### Written request 1
Locate every line of the listing below that contains the string "imprint", and copy each of those lines out in full.

### Selection

The proper understanding of education should lead to the transformation of its role in the human life as well as to perceiving it as an ongoing process. Contemporary education faces various problems and challenges, which result from the economic, business, social and cultural transformations. Among the basic characteristics of society in which contemporary man lives, there are: globalisation mass scale, temporariness and consumerism. They also influence the progress in learning and in the provided knowledge through easy access to the factors which exert negative influences on children, young people, as well as the lack of control in the access to the sources of information. Education should be a factor influencing the development of man, the conscious and planned impact on him, while its aim should be the formation of certain changes of personality (Harris 1976:19–21).

Pope Francis and education

Pope Francis discusses the issues connected with education that in the hierarchy of its aims, apart from transferring knowledge, it influences the formation of attitudes (Kołaczek 2004:16). He discusses the issue more thoroughly in the apostolic exhortation Amoris Laetitia, referring to the ethical, moral and sexual education, while in the encyclical Laudato Si’, the Pope refers to ecological education.

In the ethical education Francis refers to understanding of freedom and the influence of tutors on the behaviour of pupils. In the apostolic exhortation Amoris Laetitia, he presents freedom that is one of the basic human rights guaranteed, among others, by the acts of the international law, as well as by constitutions of many countries (The Constitution of the Republic of Poland 1997:53). It is assumed that the freedom of religion consists of three elements: the freedom of thought, which mainly regards the intellectual aspect, the freedom of conscience in the ethical dimension and the freedom of religious beliefs with regard to the professed religion (Warchałowski 2004:77).

The freedom of thought is the possibility to possess and shape the opinion and views of various contents that man encounters. It should be noted that the freedom of thought conditions the freedom of other freedoms (Sobczak & Gołda-Sobczak 2012:31). The freedom of conscience is perceived as the possibility to take personal decisions in the personal freedom and, first and foremost, as the views and convictions with regard to the professed religion. While the freedom of religion in the broader context allows man to freely choose his religious worldview, changing the professed religion allows for not professing any religion at all. Professing certain religions allows man to express and manifest his views and convictions both individually and collectively, privately and publicly (Pietrzak 2010:21–22). Therefore, Pope Francis emphasises that education for freedom must not consist in controlling the child by the parent, but:

What is most important is the ability to lovingly help them grow in freedom, maturity, overall discipline and real autonomy. Only in this way will children come to possess the wherewithal needed to fend for themselves and to act intelligently and prudently whenever they meet with difficulties. (Pope Francis 2016:261)

However, it is worth noting that in the pursuit of such an attitude, the child needs to be provided with safety by the adults. Therefore, the adults’ responsibility is to create a safe available space for the child where he or she would be able to go beyond his or her limits of what he or she knows so well (Lasota 2017:84).

When Pope Francis refers to the moral education, he notices:

Moral education entails asking of a child or a young person only those things that do not involve a disproportionate sacrifice, and demanding only a degree of effort that will not lead to resentment or coercion. (Pope Francis 2016:271)

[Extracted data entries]
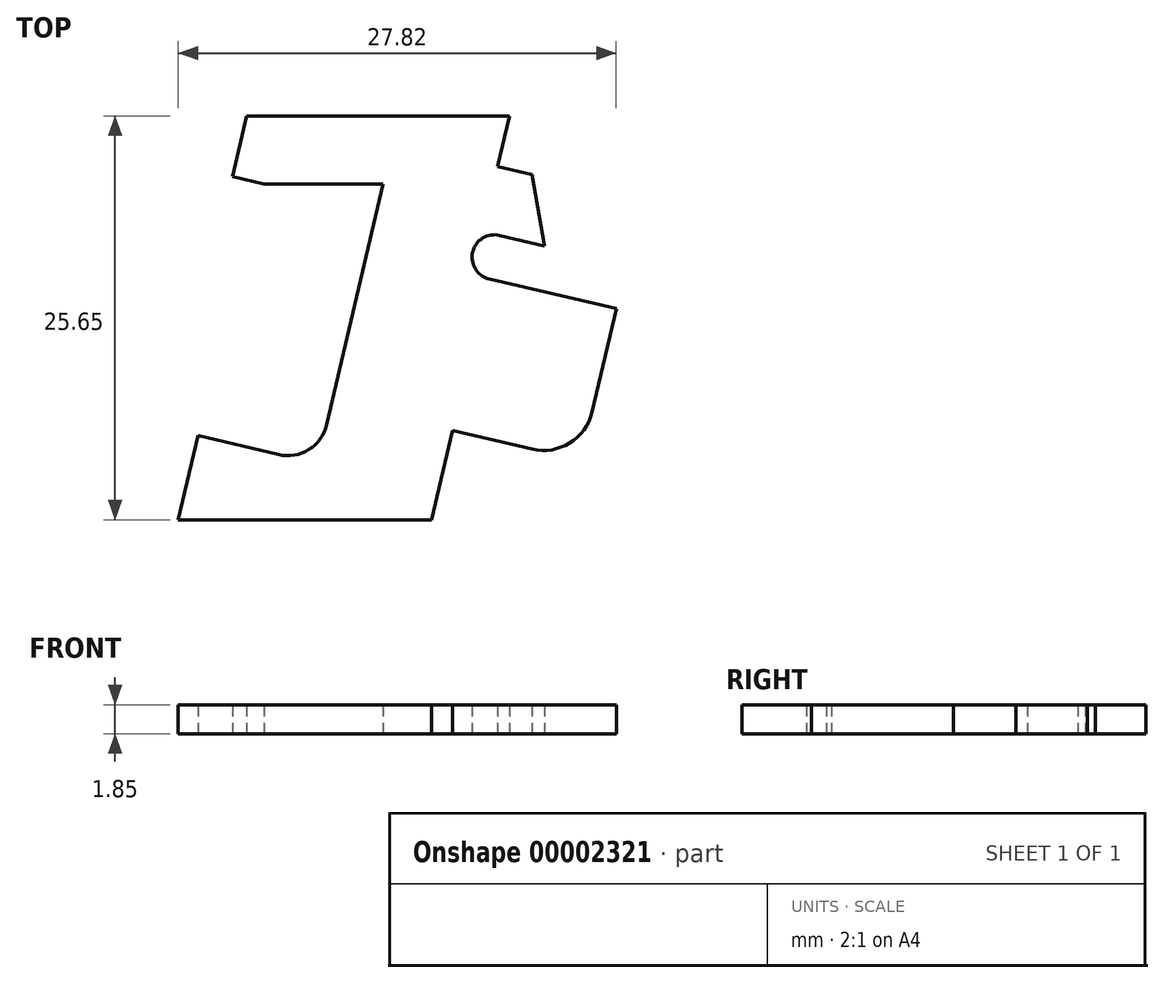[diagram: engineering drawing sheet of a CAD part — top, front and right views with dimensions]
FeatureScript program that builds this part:
annotation { "Feature Type Name" : "Feature", "Feature Type Description" : "" }
export const myFeature = defineFeature(function(context is Context, id is Id, definition is map)
    precondition{}
    {
        {
            var Q0;
            Q0=qCreatedBy(makeId("Top.planeOp"),FACE);
            var sketch = newSketch(context, id + "F0", { "sketchPlane" : qUnion([Q0])});
            skLineSegment(sketch, "E0", {"start": v(4.35, 25.65) * mm, "end": v(21.04, 25.65) * mm});
            skLineSegment(sketch, "E1", {"start": v(21.04, 25.65) * mm, "end": v(20.29, 22.43) * mm});
            skLineSegment(sketch, "E2", {"start": v(20.29, 22.43) * mm, "end": v(22.46, 21.92) * mm});
            skLineSegment(sketch, "E3", {"start": v(22.46, 21.92) * mm, "end": v(23.28, 17.4) * mm});
            skLineSegment(sketch, "E4", {"start": v(23.28, 17.4) * mm, "end": v(20.41, 18.07) * mm});
            skLineSegment(sketch, "E5", {"start": v(18.7, 17) * mm, "end": v(18.7, 17) * mm});
            skLineSegment(sketch, "E6", {"start": v(19.76, 15.3) * mm, "end": v(27.82, 13.4) * mm});
            skLineSegment(sketch, "E7", {"start": v(27.82, 13.4) * mm, "end": v(26.29, 6.85) * mm});
            skLineSegment(sketch, "E8", {"start": v(22.47, 4.49) * mm, "end": v(17.43, 5.67) * mm});
            skLineSegment(sketch, "E9", {"start": v(17.43, 5.67) * mm, "end": v(16.1, 0) * mm});
            skLineSegment(sketch, "E10", {"start": v(16.1, 0) * mm, "end": v(0, 0) * mm});
            skLineSegment(sketch, "E11", {"start": v(0, 0) * mm, "end": v(1.25, 5.34) * mm});
            skLineSegment(sketch, "E12", {"start": v(1.25, 5.34) * mm, "end": v(6.37, 4.14) * mm});
            skLineSegment(sketch, "E13", {"start": v(9.42, 6.03) * mm, "end": v(13, 21.31) * mm});
            skLineSegment(sketch, "E14", {"start": v(13, 21.31) * mm, "end": v(5.47, 21.31) * mm});
            skLineSegment(sketch, "E15", {"start": v(5.47, 21.31) * mm, "end": v(3.44, 21.79) * mm});
            skLineSegment(sketch, "E16", {"start": v(3.44, 21.79) * mm, "end": v(4.35, 25.65) * mm});
            skPoint(sketch, "E17.visualSharp", {"position": v(19.03, 18.4) * mm});
            skArc(sketch, "E17.filletArc", {"start": v(20.41, 18.07) * mm, "mid": v(19.34, 17.9) * mm, "end": v(18.7, 17) * mm});
            skPoint(sketch, "E18.visualSharp", {"position": v(18.38, 15.62) * mm});
            skArc(sketch, "E18.filletArc", {"start": v(18.7, 17) * mm, "mid": v(18.88, 15.93) * mm, "end": v(19.76, 15.3) * mm});
            skPoint(sketch, "E19.visualSharp", {"position": v(8.84, 3.56) * mm});
            skArc(sketch, "E19.filletArc", {"start": v(6.37, 4.14) * mm, "mid": v(8.3, 4.45) * mm, "end": v(9.42, 6.03) * mm});
            skPoint(sketch, "E20.visualSharp", {"position": v(25.56, 3.76) * mm});
            skArc(sketch, "E20.filletArc", {"start": v(22.47, 4.49) * mm, "mid": v(24.87, 4.88) * mm, "end": v(26.29, 6.85) * mm});
            skSolve(sketch);
        }
        {
            var Q0;
            Q0 = qSketchRegion(id + "F0", true);
            var Q1;
            Q1=makeQuery(id+"F0.imprint","IMPRINT",FACE,{"disambiguationData":[TD([[makeQuery(id+"F0.imprint","IMPRINT",EDGE,{"derivedFrom":sQuery(id+"F0.wireOp",EDGE,"E0")}),-1.0]])]});
            extrude(context, id + "F1", {"entities" : qUnion([Q0, Q1]), "depth" : 1.85 * mm});
        }
    });
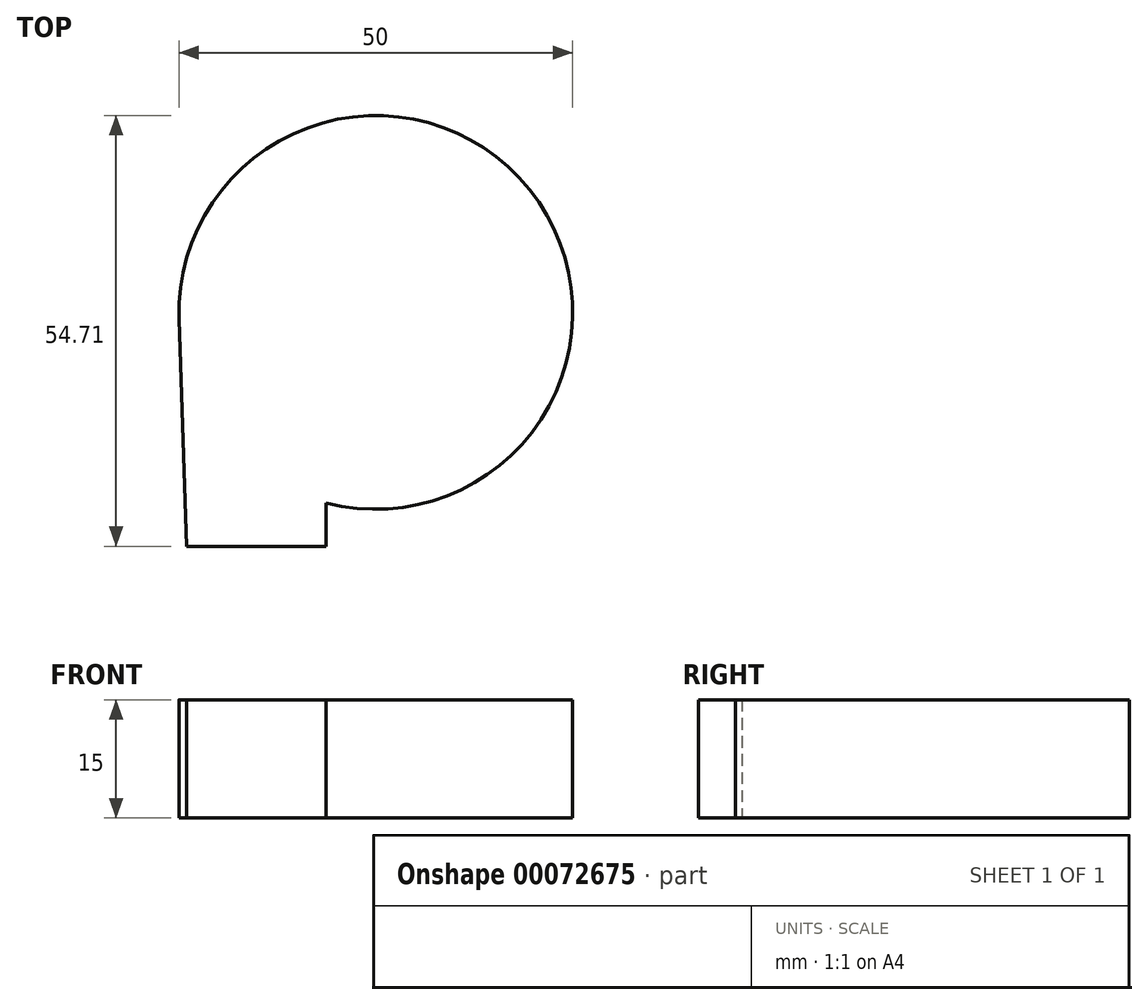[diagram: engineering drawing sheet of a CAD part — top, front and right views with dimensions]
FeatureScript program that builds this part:
annotation { "Feature Type Name" : "Feature", "Feature Type Description" : "" }
export const myFeature = defineFeature(function(context is Context, id is Id, definition is map)
    precondition{}
    {
        {
            var Q0;
            Q0=qCreatedBy(makeId("Top.planeOp"),FACE);
            var sketch = newSketch(context, id + "F0", { "sketchPlane" : qUnion([Q0])});
            skArc(sketch, "E0", {"start": v(-6.29, -24.2) * mm, "mid": v(19.52, 15.62) * mm, "end": v(-24.99, -0.83) * mm});
            skLineSegment(sketch, "E1", {"start": v(-6.29, -24.2) * mm, "end": v(-6.29, -29.7) * mm});
            skLineSegment(sketch, "E2", {"start": v(-6.29, -29.7) * mm, "end": v(-24.02, -29.7) * mm});
            skLineSegment(sketch, "E3", {"start": v(-24.02, -29.7) * mm, "end": v(-24.99, -0.83) * mm});
            skSolve(sketch);
        }
        {
            var Q0;
            Q0=makeQuery(id+"F0.imprint","IMPRINT",FACE,{"disambiguationData":[TD([[makeQuery(id+"F0.imprint","IMPRINT",EDGE,{"derivedFrom":sQuery(id+"F0.wireOp",EDGE,"E0")}),1.0]])]});
            extrude(context, id + "F1", {"entities" : qUnion([Q0]), "depth" : 15 * mm});
        }
    });
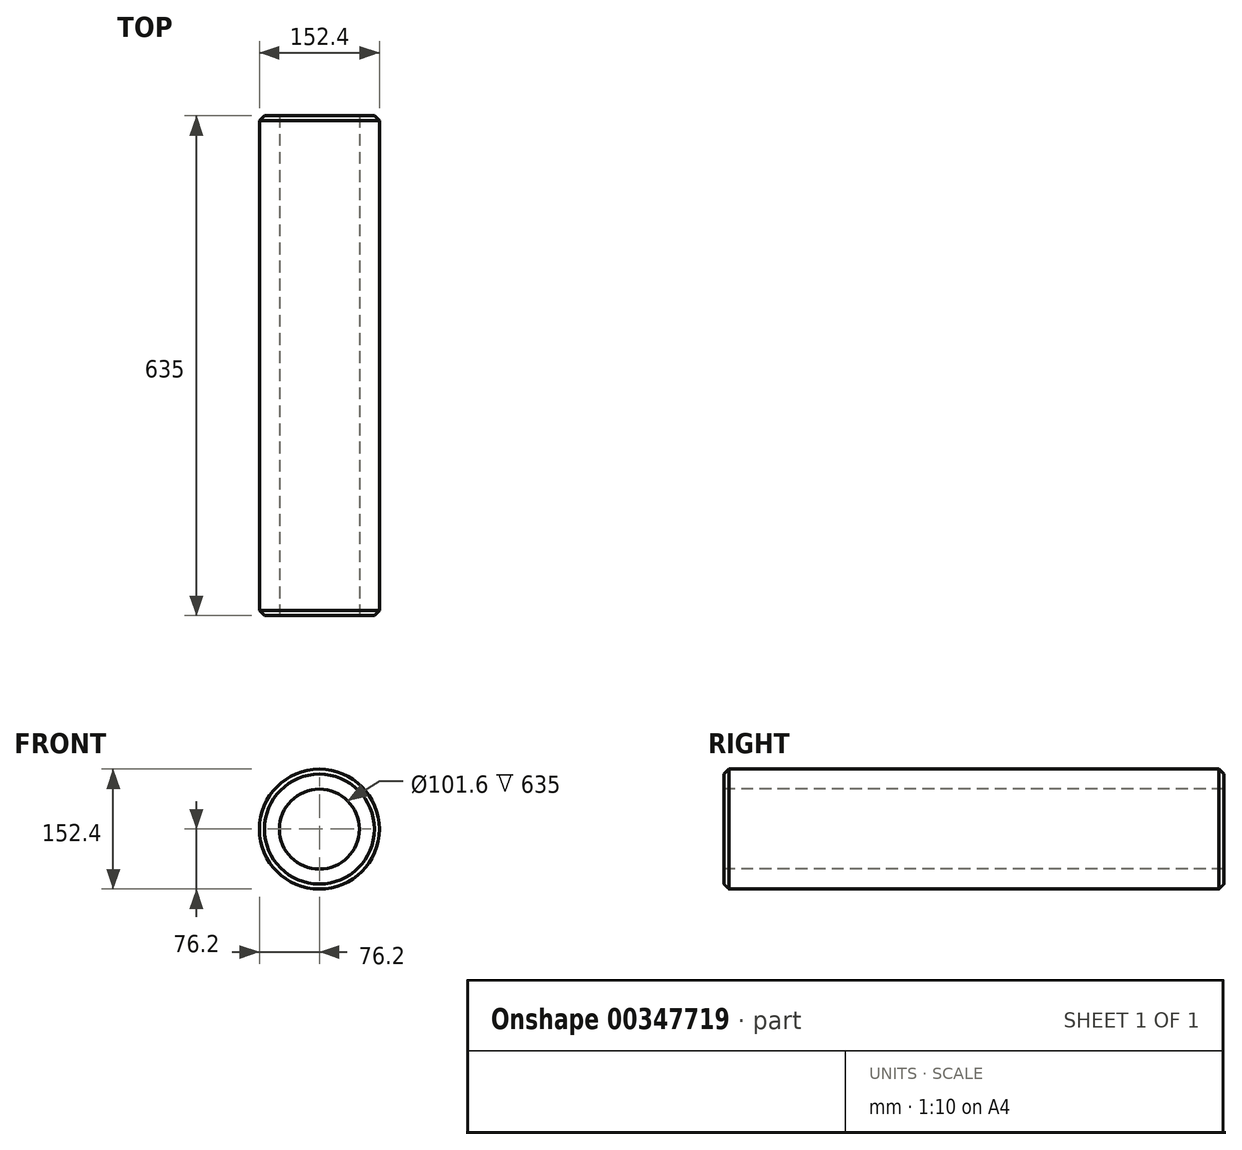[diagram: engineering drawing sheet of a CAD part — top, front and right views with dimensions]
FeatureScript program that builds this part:
annotation { "Feature Type Name" : "Feature", "Feature Type Description" : "" }
export const myFeature = defineFeature(function(context is Context, id is Id, definition is map)
    precondition{}
    {
        {
            var Q0;
            Q0=qCreatedBy(makeId("Front.planeOp"),FACE);
            var sketch = newSketch(context, id + "F0", { "sketchPlane" : qUnion([Q0])});
            skCircle(sketch, "E0", {"center": v(0, 0) * mm, "radius": 76.2 * mm});
            skSolve(sketch);
        }
        {
            var Q0;
            Q0 = qSketchRegion(id + "F0", true);
            extrude(context, id + "F1", {"entities" : qUnion([Q0]), "depth" : 635 * mm});
        }
        {
            var Q0;
            Q0=makeQuery(id+"F1.opExtrude","CAP_FACE",FACE,{"disambiguationData":[OSD([sQuery(id+"F0.wireOp",EDGE,"E0")])],"isStart":false});
            var sketch = newSketch(context, id + "F2", { "sketchPlane" : qUnion([Q0])});
            skCircle(sketch, "E1", {"center": v(0, 0) * mm, "radius": 50.8 * mm});
            skSolve(sketch);
        }
        {
            var Q0;
            Q0=sQuery(id+"F2.wireOp",VERTEX,"E1.center");
            var Q1;
            Q1=makeQuery(id+"F1.opExtrude","SWEPT_BODY",BODY,{"disambiguationData":[OSD([sQuery(id+"F0.wireOp",EDGE,"E0")])]});
            hole(context, id + "F3", {"style" : HoleStyle.SIMPLE, "endStyle" : HoleEndStyle.THROUGH, "holeDiameter" : 101.6 * mm, "isTappedThrough" : true, "tappedDepth" : 12.7 * mm, "tapClearance" : 3, "locations" : qUnion([Q0]), "scope" : qUnion([Q1])});
        }
        {
            var Q0;
            Q0=makeQuery(id+"F1.opExtrude","CAP_EDGE",EDGE,{"disambiguationData":[OSD([sQuery(id+"F0.wireOp",EDGE,"E0")])],"isStart":false});
            chamfer(context, id + "F4", {"entities" : qUnion([Q0]), "width" : 6.35 * mm, "tangentPropagation" : true});
        }
        {
            var Q0;
            Q0=makeQuery(id+"F1.opExtrude","CAP_EDGE",EDGE,{"disambiguationData":[OSD([sQuery(id+"F0.wireOp",EDGE,"E0")])],"isStart":true});
            chamfer(context, id + "F5", {"entities" : qUnion([Q0]), "width" : 6.35 * mm, "tangentPropagation" : true});
        }
    });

### Written request 2
Reproduce word for word the part of the education excerpt above starting with "What is most" and going on through "(Pope Francis 2016:261)".

### Full solution 1
            Q1=makeQuery(id+"F0.imprint","IMPRINT",FACE,{"disambiguationData":[TD([[makeQuery(id+"F0.imprint","IMPRINT",EDGE,{"derivedFrom":sQuery(id+"F0.wireOp",EDGE,"E0")}),-1.0]])]});
            Q0=makeQuery(id+"F0.imprint","IMPRINT",FACE,{"disambiguationData":[TD([[makeQuery(id+"F0.imprint","IMPRINT",EDGE,{"derivedFrom":sQuery(id+"F0.wireOp",EDGE,"E0")}),1.0]])]});

### Full solution 2
What is most important is the ability to lovingly help them grow in freedom, maturity, overall discipline and real autonomy. Only in this way will children come to possess the wherewithal needed to fend for themselves and to act intelligently and prudently whenever they meet with difficulties. (Pope Francis 2016:261)